DOCUMENT EXTRACT:

Trey Parker and Matt Stone parodied Bruckheimer’s bombastic tendencies in Team America, but what I don’t think they understood is that Jerry’s movies are pretty much comedies already. Some people just don’t get the joke. I think JB’s fully aware of how ridiculous, blustery and overblown his movies are – and he likes them that way. As soon as that lightning-bolt logo comes up, you’re entering Jerry Land, a place where the rules of logic and physics no longer apply. It’s a place where anything can happen, no matter how ludicrous and unlikely, as long as it looks cool.

And isn’t that really what these kinds of movies are all about? Seeing things that couldn’t possibly happen in real life? You don’t go to a blockbuster to see subtle, understated character work and daring, controversial subject matter. Blockbusters, particularly the action-oriented ones, are about painting in broad strokes. For all of their gargantuan budgets, Bruckheimer movies are essentially old-fashioned morality tales. The heroes are reluctant but rise to the occasion. They might as well be wearing white hats. Evil is always vanquished (even if it’s in the form of a great big space rock). Order is always restored. And a lot of stuff gets blown up, shot and otherwise creatively destroyed in the process. It’s a lot of fun.

Come on, there’s nothing more quintessentially American than that. But it’s important to remember that these movies are fantasies, and should not be followed as foreign policy.

National Treasure finds Jerry at an interesting, crucial time in his career. It seems like he’s been trying to leave behind the violent tendencies of his past work and embrace the “family audience” (in other words, don’t just see the movie, bring the whole family! Buy even more tickets!). At the same time, he doesn’t want to disappoint his loyal audience who come to see fast-paced action, hot girls and character actors who need to pay off their mortgage. So he lightened up on the body count and prodigious swearing of his previous hits, and the result was the supermegahumongous hit Pirates of the Caribbean, the biggest smash of his career. While containing no swashbuckling or potential Oscar-nominated performances, National Treasure pretty much follows that formula.

EXTRACTED INFORMATION:
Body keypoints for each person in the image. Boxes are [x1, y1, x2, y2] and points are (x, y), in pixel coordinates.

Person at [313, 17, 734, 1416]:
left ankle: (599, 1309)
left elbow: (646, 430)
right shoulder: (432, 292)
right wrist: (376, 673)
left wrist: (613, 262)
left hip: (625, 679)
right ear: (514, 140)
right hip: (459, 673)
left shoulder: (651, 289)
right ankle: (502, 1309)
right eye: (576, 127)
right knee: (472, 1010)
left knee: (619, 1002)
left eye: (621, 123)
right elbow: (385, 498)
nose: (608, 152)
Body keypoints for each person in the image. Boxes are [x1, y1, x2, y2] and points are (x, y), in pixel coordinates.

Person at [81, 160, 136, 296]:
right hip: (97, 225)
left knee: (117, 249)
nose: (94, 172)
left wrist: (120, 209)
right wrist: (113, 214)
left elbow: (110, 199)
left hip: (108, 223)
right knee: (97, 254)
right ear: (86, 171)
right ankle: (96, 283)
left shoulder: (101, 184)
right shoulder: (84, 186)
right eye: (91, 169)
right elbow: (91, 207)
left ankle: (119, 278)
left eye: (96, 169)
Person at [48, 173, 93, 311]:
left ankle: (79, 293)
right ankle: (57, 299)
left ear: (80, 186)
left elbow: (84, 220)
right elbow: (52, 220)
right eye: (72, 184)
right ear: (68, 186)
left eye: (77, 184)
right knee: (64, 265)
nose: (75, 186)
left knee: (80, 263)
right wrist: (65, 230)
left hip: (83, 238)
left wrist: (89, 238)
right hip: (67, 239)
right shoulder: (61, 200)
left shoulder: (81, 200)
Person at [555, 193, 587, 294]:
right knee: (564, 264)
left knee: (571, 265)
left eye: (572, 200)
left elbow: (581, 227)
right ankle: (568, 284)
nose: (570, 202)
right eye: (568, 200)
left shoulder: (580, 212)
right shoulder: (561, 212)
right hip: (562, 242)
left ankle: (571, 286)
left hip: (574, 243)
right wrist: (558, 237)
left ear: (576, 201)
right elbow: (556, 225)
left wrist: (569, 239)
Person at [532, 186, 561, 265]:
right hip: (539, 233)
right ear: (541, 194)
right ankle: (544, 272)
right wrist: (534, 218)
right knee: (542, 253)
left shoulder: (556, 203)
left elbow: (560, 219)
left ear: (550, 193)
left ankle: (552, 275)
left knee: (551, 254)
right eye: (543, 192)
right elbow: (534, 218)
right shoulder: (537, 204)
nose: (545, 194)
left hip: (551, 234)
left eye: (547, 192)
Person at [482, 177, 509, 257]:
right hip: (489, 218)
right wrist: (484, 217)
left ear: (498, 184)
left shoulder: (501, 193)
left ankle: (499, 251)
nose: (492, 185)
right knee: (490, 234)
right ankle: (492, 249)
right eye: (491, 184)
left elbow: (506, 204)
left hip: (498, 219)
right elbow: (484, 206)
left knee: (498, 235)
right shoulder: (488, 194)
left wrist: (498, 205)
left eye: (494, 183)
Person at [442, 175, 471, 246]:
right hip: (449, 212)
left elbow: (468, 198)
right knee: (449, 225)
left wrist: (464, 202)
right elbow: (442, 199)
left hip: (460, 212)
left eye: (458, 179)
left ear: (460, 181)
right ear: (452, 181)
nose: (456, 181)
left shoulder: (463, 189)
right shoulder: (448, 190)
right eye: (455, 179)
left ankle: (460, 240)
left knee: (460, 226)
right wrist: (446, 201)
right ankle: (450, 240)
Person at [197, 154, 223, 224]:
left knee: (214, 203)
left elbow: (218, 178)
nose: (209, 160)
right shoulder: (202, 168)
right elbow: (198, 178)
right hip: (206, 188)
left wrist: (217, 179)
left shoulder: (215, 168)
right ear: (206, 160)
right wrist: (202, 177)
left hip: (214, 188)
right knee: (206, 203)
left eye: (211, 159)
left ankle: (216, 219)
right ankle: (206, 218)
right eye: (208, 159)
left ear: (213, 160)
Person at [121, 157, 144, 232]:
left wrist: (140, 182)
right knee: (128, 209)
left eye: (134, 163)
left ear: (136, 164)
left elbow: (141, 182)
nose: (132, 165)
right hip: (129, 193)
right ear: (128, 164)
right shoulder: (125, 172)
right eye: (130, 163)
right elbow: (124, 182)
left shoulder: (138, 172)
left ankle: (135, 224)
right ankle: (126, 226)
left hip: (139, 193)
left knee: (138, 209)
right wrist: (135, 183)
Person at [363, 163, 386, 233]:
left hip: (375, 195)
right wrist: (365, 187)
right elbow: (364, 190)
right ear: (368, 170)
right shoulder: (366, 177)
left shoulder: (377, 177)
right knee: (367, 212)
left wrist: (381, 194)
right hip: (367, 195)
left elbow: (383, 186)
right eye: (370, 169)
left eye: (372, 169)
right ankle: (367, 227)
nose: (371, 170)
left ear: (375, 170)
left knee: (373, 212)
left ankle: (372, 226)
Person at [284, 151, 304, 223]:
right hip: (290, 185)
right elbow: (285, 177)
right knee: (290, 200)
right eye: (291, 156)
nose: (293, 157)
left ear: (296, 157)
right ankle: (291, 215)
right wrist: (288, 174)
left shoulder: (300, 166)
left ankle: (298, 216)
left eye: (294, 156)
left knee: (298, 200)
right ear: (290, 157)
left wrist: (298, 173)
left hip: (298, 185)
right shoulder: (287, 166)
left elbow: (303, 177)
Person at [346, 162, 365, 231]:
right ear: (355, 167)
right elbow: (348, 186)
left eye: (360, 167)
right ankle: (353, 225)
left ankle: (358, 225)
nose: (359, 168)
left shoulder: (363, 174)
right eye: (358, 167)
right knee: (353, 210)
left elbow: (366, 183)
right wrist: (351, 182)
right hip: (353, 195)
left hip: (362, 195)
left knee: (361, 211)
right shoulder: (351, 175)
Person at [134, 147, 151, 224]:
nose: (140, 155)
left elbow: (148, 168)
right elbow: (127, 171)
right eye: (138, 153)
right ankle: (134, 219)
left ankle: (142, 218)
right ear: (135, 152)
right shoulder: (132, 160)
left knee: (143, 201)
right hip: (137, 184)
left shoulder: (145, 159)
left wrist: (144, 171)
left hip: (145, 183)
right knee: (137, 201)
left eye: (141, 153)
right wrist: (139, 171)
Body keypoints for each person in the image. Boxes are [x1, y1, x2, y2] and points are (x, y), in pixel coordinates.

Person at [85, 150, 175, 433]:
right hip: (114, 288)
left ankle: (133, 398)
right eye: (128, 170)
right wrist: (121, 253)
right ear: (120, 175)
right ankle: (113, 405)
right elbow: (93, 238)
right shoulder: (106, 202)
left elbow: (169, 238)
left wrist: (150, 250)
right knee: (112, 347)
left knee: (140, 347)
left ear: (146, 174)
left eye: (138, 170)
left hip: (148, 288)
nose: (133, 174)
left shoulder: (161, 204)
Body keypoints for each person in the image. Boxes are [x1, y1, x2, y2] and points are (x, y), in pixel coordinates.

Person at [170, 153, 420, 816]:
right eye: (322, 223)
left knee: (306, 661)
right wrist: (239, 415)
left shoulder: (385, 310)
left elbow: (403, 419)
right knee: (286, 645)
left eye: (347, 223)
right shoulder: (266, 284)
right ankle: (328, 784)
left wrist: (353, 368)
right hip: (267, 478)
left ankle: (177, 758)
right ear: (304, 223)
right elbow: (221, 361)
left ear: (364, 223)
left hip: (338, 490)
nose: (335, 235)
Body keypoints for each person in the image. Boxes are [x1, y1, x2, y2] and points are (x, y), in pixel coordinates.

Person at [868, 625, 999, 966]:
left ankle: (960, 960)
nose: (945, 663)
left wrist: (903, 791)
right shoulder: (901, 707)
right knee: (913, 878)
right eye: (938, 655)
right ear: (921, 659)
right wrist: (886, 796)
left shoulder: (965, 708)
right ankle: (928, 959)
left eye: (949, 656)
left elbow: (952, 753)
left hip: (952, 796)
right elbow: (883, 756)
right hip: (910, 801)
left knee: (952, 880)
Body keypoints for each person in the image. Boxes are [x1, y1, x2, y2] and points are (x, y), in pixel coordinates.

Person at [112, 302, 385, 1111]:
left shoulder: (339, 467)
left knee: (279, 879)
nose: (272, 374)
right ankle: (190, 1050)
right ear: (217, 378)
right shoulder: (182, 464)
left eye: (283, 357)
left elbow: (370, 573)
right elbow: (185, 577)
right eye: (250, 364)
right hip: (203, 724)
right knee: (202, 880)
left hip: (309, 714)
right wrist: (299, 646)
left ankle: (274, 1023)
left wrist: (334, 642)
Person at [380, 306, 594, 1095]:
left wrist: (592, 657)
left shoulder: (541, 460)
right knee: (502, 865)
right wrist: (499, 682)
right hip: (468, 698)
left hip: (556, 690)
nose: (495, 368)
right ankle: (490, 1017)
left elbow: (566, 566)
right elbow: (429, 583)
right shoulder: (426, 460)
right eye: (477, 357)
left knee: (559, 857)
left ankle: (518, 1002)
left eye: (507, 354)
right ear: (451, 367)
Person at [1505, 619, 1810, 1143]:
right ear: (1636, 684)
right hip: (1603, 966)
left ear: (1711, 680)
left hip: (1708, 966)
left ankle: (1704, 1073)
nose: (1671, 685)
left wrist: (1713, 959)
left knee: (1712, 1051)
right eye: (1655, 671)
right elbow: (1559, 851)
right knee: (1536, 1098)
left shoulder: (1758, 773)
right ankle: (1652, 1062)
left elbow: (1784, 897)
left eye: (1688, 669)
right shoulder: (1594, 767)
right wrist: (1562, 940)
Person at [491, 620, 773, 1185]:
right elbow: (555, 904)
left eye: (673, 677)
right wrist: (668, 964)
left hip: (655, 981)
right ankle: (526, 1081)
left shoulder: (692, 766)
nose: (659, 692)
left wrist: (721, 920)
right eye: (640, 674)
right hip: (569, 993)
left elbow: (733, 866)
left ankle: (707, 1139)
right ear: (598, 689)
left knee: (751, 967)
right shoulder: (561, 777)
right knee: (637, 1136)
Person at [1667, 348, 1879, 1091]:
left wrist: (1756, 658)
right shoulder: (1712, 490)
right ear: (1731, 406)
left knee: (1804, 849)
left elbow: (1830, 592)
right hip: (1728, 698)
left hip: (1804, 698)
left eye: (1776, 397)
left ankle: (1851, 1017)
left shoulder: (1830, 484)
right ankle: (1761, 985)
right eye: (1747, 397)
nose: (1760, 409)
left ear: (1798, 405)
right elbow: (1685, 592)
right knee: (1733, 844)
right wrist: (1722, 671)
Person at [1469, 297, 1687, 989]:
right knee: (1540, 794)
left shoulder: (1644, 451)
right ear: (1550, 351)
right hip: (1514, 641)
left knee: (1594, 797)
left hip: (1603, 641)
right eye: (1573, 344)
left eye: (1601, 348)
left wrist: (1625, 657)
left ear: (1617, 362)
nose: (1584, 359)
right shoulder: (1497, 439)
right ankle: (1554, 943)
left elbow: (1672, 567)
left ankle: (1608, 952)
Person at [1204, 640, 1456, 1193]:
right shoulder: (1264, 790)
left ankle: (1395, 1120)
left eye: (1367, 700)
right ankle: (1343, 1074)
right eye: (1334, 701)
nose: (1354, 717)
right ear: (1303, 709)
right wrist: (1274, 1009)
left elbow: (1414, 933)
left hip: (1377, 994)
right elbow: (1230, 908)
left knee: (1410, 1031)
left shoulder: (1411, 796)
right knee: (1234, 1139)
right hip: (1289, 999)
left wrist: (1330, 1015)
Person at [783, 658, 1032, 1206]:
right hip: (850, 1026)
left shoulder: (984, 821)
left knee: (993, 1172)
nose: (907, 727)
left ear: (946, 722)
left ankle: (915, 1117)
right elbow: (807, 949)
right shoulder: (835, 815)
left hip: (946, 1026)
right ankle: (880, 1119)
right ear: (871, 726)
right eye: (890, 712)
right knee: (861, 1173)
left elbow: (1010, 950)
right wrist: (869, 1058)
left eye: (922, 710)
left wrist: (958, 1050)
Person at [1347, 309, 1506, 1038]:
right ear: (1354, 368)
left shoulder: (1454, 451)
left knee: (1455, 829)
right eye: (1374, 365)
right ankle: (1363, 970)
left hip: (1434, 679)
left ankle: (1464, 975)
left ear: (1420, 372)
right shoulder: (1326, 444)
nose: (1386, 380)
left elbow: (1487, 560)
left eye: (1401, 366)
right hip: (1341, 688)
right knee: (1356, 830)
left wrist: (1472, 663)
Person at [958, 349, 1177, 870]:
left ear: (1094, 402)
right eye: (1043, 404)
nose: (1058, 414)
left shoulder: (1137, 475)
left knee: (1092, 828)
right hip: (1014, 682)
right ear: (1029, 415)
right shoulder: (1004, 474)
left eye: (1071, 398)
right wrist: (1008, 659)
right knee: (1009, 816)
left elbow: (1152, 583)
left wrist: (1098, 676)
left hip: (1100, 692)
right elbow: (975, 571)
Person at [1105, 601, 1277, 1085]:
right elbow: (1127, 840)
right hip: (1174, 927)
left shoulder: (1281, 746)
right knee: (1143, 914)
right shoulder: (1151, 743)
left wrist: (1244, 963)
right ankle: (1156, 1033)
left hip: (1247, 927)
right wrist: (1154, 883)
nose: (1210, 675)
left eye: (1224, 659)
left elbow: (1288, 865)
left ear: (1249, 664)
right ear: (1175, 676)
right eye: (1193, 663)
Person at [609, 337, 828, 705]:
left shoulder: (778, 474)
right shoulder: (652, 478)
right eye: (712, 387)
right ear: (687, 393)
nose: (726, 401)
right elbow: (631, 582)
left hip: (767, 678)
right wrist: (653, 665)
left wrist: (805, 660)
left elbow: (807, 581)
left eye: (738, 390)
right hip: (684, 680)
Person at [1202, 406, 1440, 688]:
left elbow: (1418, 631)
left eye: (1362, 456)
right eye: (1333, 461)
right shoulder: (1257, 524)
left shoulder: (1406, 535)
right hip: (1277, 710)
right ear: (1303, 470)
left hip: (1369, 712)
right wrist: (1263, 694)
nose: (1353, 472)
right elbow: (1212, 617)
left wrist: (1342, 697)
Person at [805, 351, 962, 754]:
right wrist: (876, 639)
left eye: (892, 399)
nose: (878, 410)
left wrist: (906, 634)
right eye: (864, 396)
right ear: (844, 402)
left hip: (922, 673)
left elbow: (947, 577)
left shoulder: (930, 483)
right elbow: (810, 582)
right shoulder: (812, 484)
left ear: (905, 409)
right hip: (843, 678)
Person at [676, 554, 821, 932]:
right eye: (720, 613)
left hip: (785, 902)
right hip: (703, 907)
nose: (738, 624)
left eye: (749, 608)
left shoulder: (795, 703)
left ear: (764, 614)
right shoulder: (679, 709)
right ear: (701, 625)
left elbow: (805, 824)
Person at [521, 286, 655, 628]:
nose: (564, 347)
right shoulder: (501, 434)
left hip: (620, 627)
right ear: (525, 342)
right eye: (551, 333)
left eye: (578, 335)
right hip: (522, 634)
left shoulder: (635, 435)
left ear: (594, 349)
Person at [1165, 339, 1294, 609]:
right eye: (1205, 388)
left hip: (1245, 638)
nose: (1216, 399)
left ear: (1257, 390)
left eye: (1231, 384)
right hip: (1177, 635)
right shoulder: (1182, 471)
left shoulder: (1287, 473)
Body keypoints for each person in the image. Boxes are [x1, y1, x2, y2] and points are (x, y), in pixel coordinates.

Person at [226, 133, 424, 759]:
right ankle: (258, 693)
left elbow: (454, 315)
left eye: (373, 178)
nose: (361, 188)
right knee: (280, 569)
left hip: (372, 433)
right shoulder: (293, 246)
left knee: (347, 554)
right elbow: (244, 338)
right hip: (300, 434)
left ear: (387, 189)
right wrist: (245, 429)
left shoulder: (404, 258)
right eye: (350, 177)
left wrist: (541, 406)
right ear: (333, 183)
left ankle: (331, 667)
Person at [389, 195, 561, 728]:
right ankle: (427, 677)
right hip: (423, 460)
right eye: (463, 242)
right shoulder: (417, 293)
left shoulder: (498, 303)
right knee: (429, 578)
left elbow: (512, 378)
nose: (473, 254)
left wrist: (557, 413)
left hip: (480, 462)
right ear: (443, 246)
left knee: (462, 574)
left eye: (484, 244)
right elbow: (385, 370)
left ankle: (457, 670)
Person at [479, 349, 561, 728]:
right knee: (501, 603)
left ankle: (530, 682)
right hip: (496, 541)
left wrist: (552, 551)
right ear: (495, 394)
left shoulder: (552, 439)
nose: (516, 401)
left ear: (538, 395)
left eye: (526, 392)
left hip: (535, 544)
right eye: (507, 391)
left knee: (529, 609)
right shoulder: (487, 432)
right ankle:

WHAT YOU HAVE TO DO: Carry on the essay about Jerry Bruckheimer's movies and National Treasure from its final sentence. The lines that come after the essay are separate material with no connection to it.

OUTPUT FOR THIS EXERCISE:
National Treasure is essentially an American history lesson without all those boring facts and information. Benjamin Franklin Gates (Cage) has been following this legendary treasure his whole life, preceded by his father and grandfather and several ancestors. He’s a great big history geek, and Cage plays this to the hilt and with obvious affection. When the movie starts, he’s on a roll with the clues, leading him to find a sunken ship in the Arctic (okay…), then steal the Declaration of Independence, with the aid of his stereotypical “tech geek” sidekick (Justin Bartha) and an impossibly beautiful National Archives official (Kruger) who looks like she just stepped off a runway in Europe. From here it gets even sillier than that, and is therefore a lot more fun than it deserves to be.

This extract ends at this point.